Which of the lines in the data below contain the string "Termine"? Copy each of them.
========
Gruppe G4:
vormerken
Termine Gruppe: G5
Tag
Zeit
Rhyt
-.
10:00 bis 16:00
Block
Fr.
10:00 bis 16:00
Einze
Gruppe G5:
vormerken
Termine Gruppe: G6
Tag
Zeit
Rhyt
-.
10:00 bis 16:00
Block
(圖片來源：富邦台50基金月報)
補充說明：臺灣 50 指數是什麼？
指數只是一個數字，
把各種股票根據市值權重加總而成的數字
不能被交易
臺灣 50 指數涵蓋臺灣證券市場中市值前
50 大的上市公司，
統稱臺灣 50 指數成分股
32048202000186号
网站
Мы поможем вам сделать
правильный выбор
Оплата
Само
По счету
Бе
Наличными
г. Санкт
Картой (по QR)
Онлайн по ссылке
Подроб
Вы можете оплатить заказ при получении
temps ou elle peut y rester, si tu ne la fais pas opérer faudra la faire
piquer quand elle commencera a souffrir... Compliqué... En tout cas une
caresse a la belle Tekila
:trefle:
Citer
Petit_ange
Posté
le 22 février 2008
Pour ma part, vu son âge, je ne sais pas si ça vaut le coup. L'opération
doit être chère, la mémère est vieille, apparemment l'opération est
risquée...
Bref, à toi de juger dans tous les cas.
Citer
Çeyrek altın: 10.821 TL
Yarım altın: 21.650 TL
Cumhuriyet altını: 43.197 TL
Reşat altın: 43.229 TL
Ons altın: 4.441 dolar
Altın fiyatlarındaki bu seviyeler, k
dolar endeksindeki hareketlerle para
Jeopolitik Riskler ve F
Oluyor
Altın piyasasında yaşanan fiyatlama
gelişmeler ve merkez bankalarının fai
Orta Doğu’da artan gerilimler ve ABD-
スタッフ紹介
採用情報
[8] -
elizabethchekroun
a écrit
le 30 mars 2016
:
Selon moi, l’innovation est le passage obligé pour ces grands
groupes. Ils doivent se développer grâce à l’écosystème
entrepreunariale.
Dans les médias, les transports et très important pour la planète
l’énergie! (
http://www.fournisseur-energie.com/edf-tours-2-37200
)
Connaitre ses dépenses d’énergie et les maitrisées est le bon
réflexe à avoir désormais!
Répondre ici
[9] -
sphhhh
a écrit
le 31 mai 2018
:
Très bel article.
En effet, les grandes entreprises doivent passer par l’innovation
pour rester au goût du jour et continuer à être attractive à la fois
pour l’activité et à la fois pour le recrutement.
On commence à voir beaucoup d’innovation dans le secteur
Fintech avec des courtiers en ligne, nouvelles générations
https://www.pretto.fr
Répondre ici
========
Result for this task:
Termine Gruppe: G5
Termine Gruppe: G6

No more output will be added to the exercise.